Copy all records verbatim, images excluded.

Information shown:
______________________________

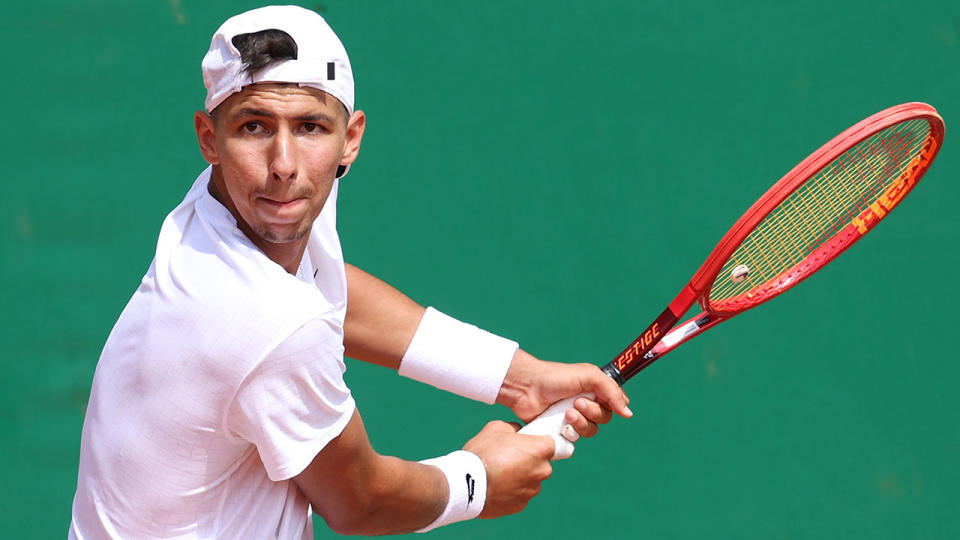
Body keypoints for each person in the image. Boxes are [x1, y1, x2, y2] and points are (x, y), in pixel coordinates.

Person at [69, 6, 631, 538]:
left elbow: (327, 286)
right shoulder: (263, 317)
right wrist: (478, 481)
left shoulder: (234, 208)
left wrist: (516, 376)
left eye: (310, 127)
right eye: (255, 127)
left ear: (349, 140)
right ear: (209, 139)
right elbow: (359, 499)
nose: (284, 165)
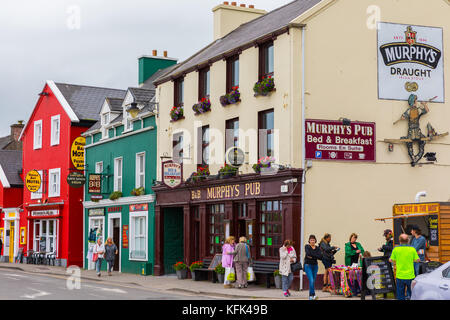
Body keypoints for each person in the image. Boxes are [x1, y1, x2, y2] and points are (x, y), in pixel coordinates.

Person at [389, 234, 420, 300]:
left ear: (399, 240)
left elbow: (391, 260)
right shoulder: (412, 249)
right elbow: (417, 260)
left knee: (400, 296)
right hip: (410, 276)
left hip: (400, 276)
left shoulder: (396, 249)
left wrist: (397, 261)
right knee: (412, 295)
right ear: (408, 240)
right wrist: (412, 259)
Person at [304, 235, 322, 300]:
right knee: (311, 280)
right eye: (311, 240)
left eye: (313, 240)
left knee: (313, 281)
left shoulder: (317, 248)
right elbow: (308, 254)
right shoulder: (307, 246)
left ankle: (312, 295)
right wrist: (316, 256)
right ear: (309, 241)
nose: (312, 241)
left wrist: (312, 256)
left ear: (315, 241)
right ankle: (312, 295)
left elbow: (320, 257)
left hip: (315, 266)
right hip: (308, 265)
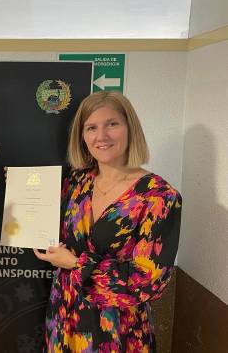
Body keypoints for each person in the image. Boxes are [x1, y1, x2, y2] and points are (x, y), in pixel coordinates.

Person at [33, 91, 181, 352]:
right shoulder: (77, 182)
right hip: (64, 318)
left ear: (129, 128)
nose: (101, 136)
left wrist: (76, 264)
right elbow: (42, 222)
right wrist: (12, 203)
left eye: (112, 124)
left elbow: (149, 281)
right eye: (91, 128)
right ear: (82, 136)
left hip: (118, 330)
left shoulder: (159, 196)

______________________________

Response box:
Body keypoints for each person in the image. Boxes are [x1, y1, x2, y2] and points are (x, y), in pixel coordinates.

Person at [69, 6, 631, 538]:
left elbow: (327, 286)
right shoulder: (263, 317)
right wrist: (478, 481)
left shoulder: (234, 208)
left wrist: (516, 376)
left eye: (310, 127)
right eye: (255, 127)
left ear: (349, 140)
right ear: (209, 139)
right elbow: (359, 499)
nose: (284, 165)
Body keypoints for each person in the image. Boxes are [x1, y1, x2, y2] and points are (x, y), in pixel coordinates.

Person at [389, 234, 420, 300]:
left ear: (399, 240)
left elbow: (391, 260)
right shoulder: (412, 249)
right elbow: (417, 260)
left knee: (400, 296)
right hip: (410, 276)
left hip: (400, 276)
left shoulder: (396, 249)
left wrist: (397, 261)
right knee: (412, 295)
right ear: (408, 240)
right wrist: (412, 259)
Person at [304, 235, 322, 300]:
right knee: (311, 280)
right eye: (311, 240)
left eye: (313, 240)
left knee: (313, 281)
left shoulder: (317, 248)
right elbow: (308, 254)
right shoulder: (307, 246)
left ankle: (312, 295)
right wrist: (316, 256)
right ear: (309, 241)
nose: (312, 241)
left wrist: (312, 256)
left ear: (315, 241)
right ankle: (312, 295)
left elbow: (320, 257)
left hip: (315, 266)
right hip: (308, 265)
Body keypoints for each person in the image. Boxes are [x1, y1, x2, y2] and points are (x, y), in pixel coordinates.

Person at [33, 91, 181, 352]:
right shoulder: (77, 182)
right hip: (64, 318)
left ear: (129, 128)
nose: (101, 136)
left wrist: (76, 264)
right elbow: (42, 222)
right wrist: (12, 203)
left eye: (112, 124)
left elbow: (149, 281)
right eye: (91, 128)
right ear: (82, 136)
left hip: (118, 330)
left shoulder: (159, 196)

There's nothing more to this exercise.